De Bijbel, Jeremia 42

Hoofdstuk: Jeremia 42

1
Toen naderden alle bevelhebbers van de legers, Johanan, de zoon van Kareah, Jezanja, de zoon van Hosaja, en heel het volk, van klein tot groot,
2
en zij zeiden tegen de profeet Jeremia: Laat onze smeekbede toch voor uw aangezicht terechtkomen en bid voor ons tot de HEERE, uw God, voor heel dit overblijfsel, want wij zijn uit velen met weinigen overgebleven, zoals u met eigen ogen aan ons ziet.
3
Moge de HEERE, uw God, ons de weg bekendmaken die wij moeten gaan en de zaak die wij moeten doen.
4
Toen zei de profeet Jeremia tegen hen: Ik heb geluisterd. Zie, overeenkomstig uw woorden ga ik bidden tot de HEERE, uw God. En het zal gebeuren dat ik elk woord dat de HEERE u zal antwoorden, u bekend zal maken. Geen woord zal ik u onthouden.
5
Toen zeiden zíj tegen Jeremia: Moge de HEERE tussen ons als een waarachtig en betrouwbaar Getuige zijn. Voorwaar, wij zullen zo doen overeenkomstig elk woord waarmee de HEERE, uw God, u tot ons zendt.
6
Hetzij goed, hetzij kwaad, wij zullen luisteren naar de stem van de HEERE, onze God, tot Wie wij u zenden, zodat het ons goed zal gaan wanneer wij luisteren naar de stem van de HEERE, onze God.
7
Het gebeurde na verloop van tien dagen dat het woord van de HEERE tot Jeremia kwam.
8
Toen riep hij Johanan, de zoon van Kareah, en alle bevelhebbers van de legers die bij hem waren, en heel het volk, van klein tot groot, bijeen.
9
Hij zei tegen hen: Zo zegt de HEERE, de God van Israël, tot Wie u mij hebt gezonden om uw smeekbede voor Zijn aangezicht uit te storten:
10
Als u in dit land blijft wonen, zal Ik u bouwen en niet afbreken, en u planten en niet wegrukken, want Ik heb berouw over het onheil dat Ik u heb aangedaan.
11
Wees niet bevreesd voor de koning van Babel, voor wie u nu bevreesd bent.
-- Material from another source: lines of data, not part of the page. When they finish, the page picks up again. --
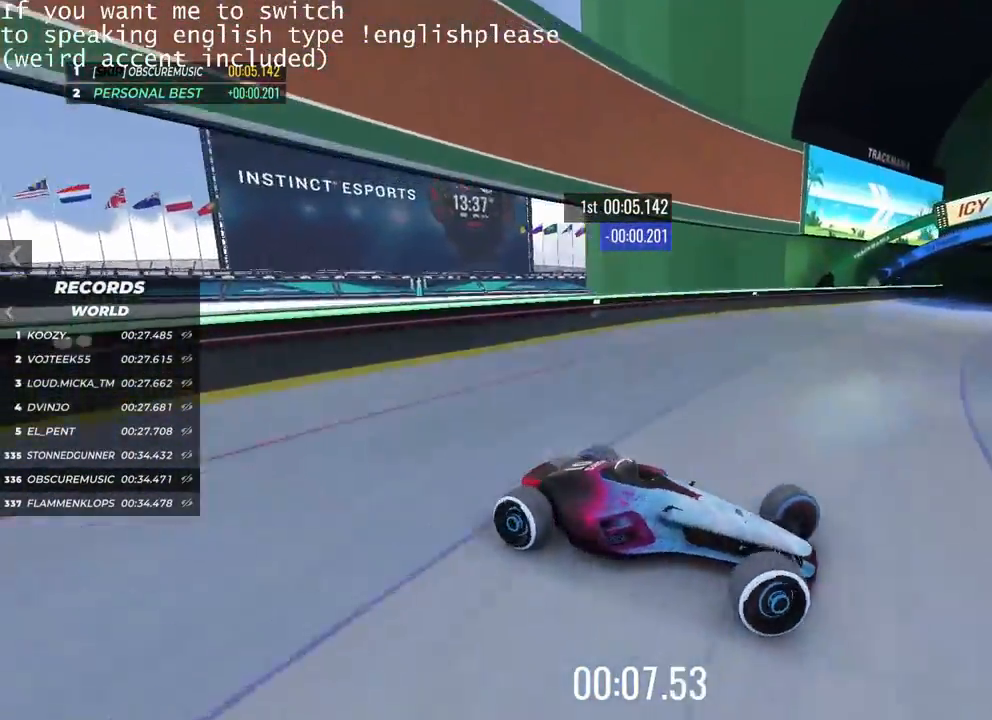
Gameplay with keyboard; each line is a JSON object with the keys held at the frame after it. "events" lists presses ("down") and releases ("up") of "down", "left", "right" and "up" between this image and that frame as [ms after this image, input, new state], when the widget could be followed in between. No other keys are recorded. Mouse input is not recorded.
{"keys": ["up"], "events": [[84, "left", "up"]]}
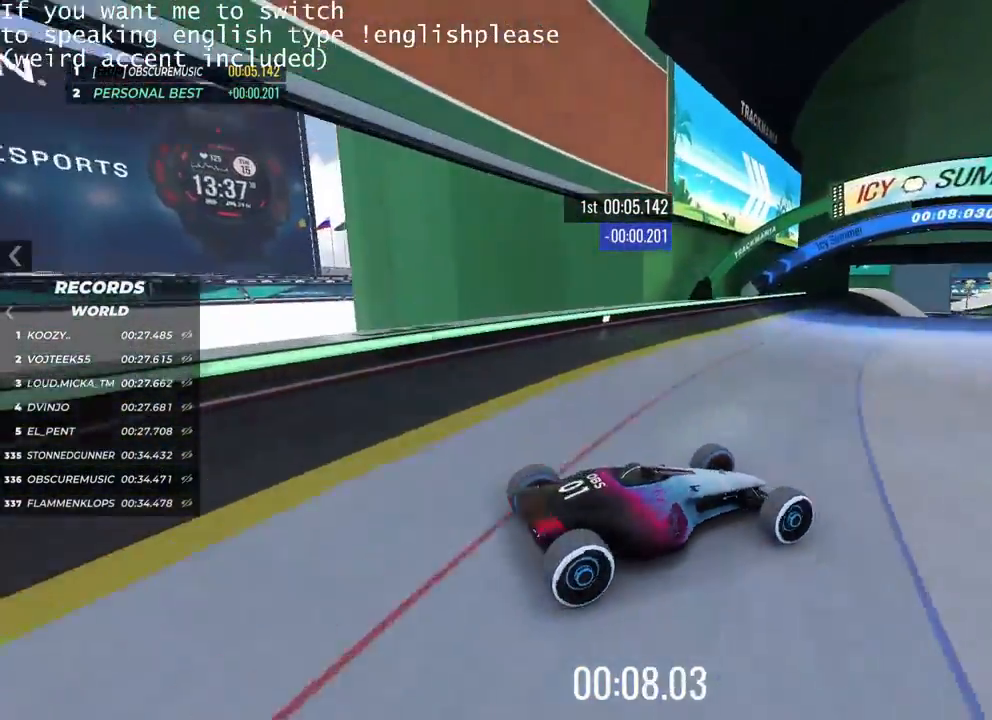
{"keys": ["right", "up"], "events": [[100, "right", "down"], [233, "right", "up"], [500, "right", "down"]]}
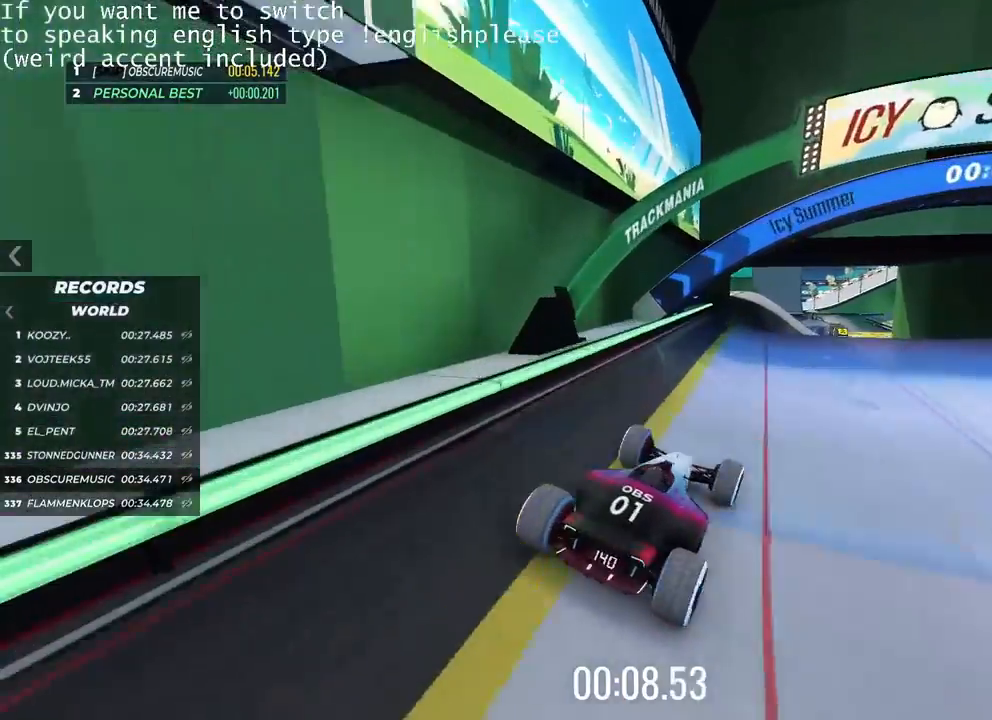
{"keys": ["up"], "events": [[134, "right", "up"]]}
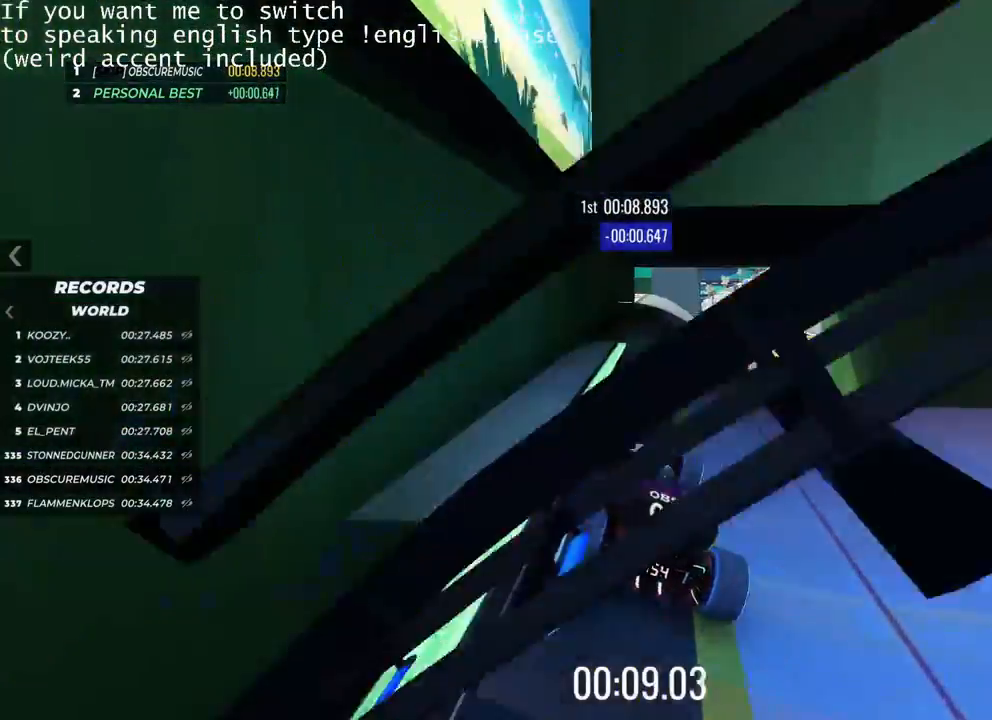
{"keys": ["right", "up"], "events": [[367, "right", "down"]]}
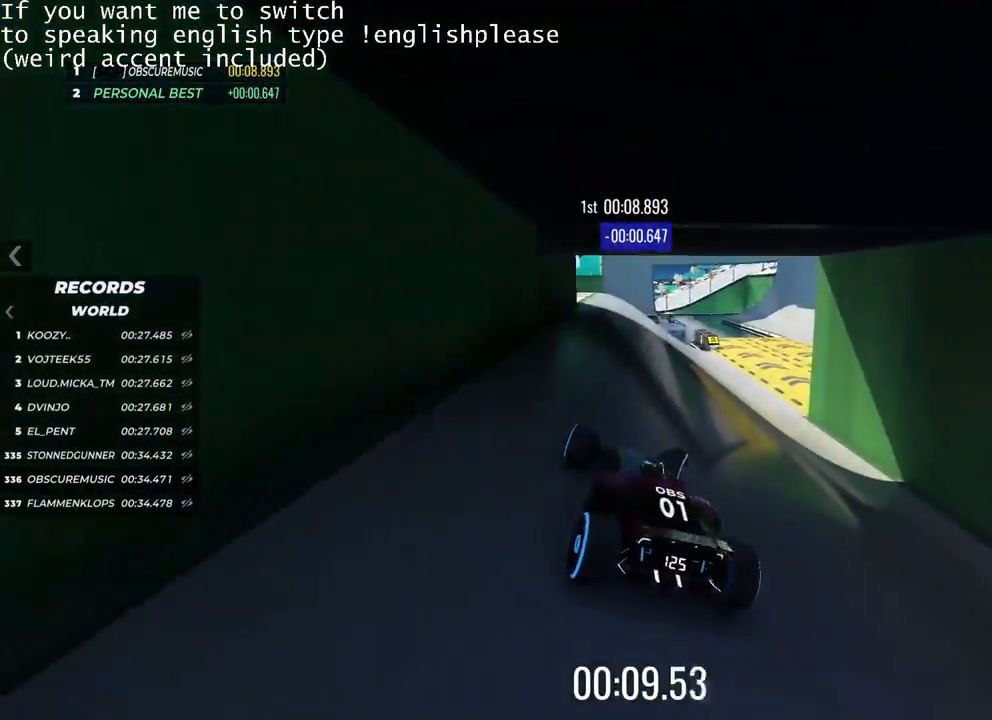
{"keys": ["up"], "events": [[100, "right", "up"]]}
Wees niet bevreesd voor hem, spreekt de HEERE, want Ik zal met u zijn om u te verlossen en u te redden uit zijn hand.
12
Ik zal u barmhartigheid bewijzen, zodat hij u barmhartig zal zijn en u naar uw land terug zal brengen.
13
Maar als u zegt: Wij blijven niet in dit land, en daarmee niet luistert naar de stem van de HEERE, uw God,
14
door te zeggen: Nee, maar wij zullen het land Egypte binnengaan, waar wij geen oorlog zullen zien, niet het geluid van de bazuin zullen horen, niet zullen hongeren naar brood, dáár willen wij wonen -
15
nu dan, in dat geval, hoor het woord van de HEERE, overblijfsel van Juda! Zo zegt de HEERE van de legermachten, de God van Israël: Als u metterdaad uw zinnen erop zet om Egypte binnen te gaan en u het binnengaat om daar als vreemdeling te verblijven,
16
dan zal het gebeuren dat het zwaard waarvoor u bevreesd bent, u daar in het land Egypte zal inhalen, en de honger waarvoor u bezorgd bent, u daar in Egypte zal achtervolgen, zodat u dáár zult sterven.
17
Zo zullen al de mannen zijn die hun zinnen erop zetten om Egypte binnen te gaan om daar als vreemdeling te verblijven. Zij zullen sterven door het zwaard, door de honger en door de pest. Er zal van hen niemand zijn die ontvlucht of ontkomt aan het onheil dat Ik over hen zal brengen.
18
Want zo zegt de HEERE van de legermachten, de God van Israël: Zoals Mijn toorn en Mijn grimmigheid is uitgestort over de inwoners van Jeruzalem, zo zal Mijn grimmigheid over u worden uitgegoten, als u in Egypte gekomen zult zijn. U zult zijn tot een vervloeking en tot een verschrikking, tot een vloek en tot smaad. U zult deze plaats niet meer terugzien.
19
De HEERE heeft tot u gesproken, overblijfsel van Juda. Ga Egypte niet binnen! U moet goed weten dat ik u heden gewaarschuwd heb.
20
Ja, u hebt uzelf misleid. Ú immers hebt mij tot de HEERE, uw God, gezonden om te zeggen: Bid voor ons tot de HEERE, onze God. En overeenkomstig alles wat de HEERE, onze God, zal zeggen, maak dat zo ons bekend, en wij zullen het doen.
21
Nu heb ik het u heden bekendgemaakt, maar u hebt niet willen luisteren naar de stem van de HEERE, uw God, namelijk naar alles waarmee Hij mij tot u heeft gezonden.
22
Nu dan, u moet goed weten dat u sterven zult door het zwaard, door de honger en door de pest, in de plaats waarheen u geneigd was te gaan om daar als vreemdeling te verblijven.
← naar Bijbel index

Abonneer op onze nieuwsbrief!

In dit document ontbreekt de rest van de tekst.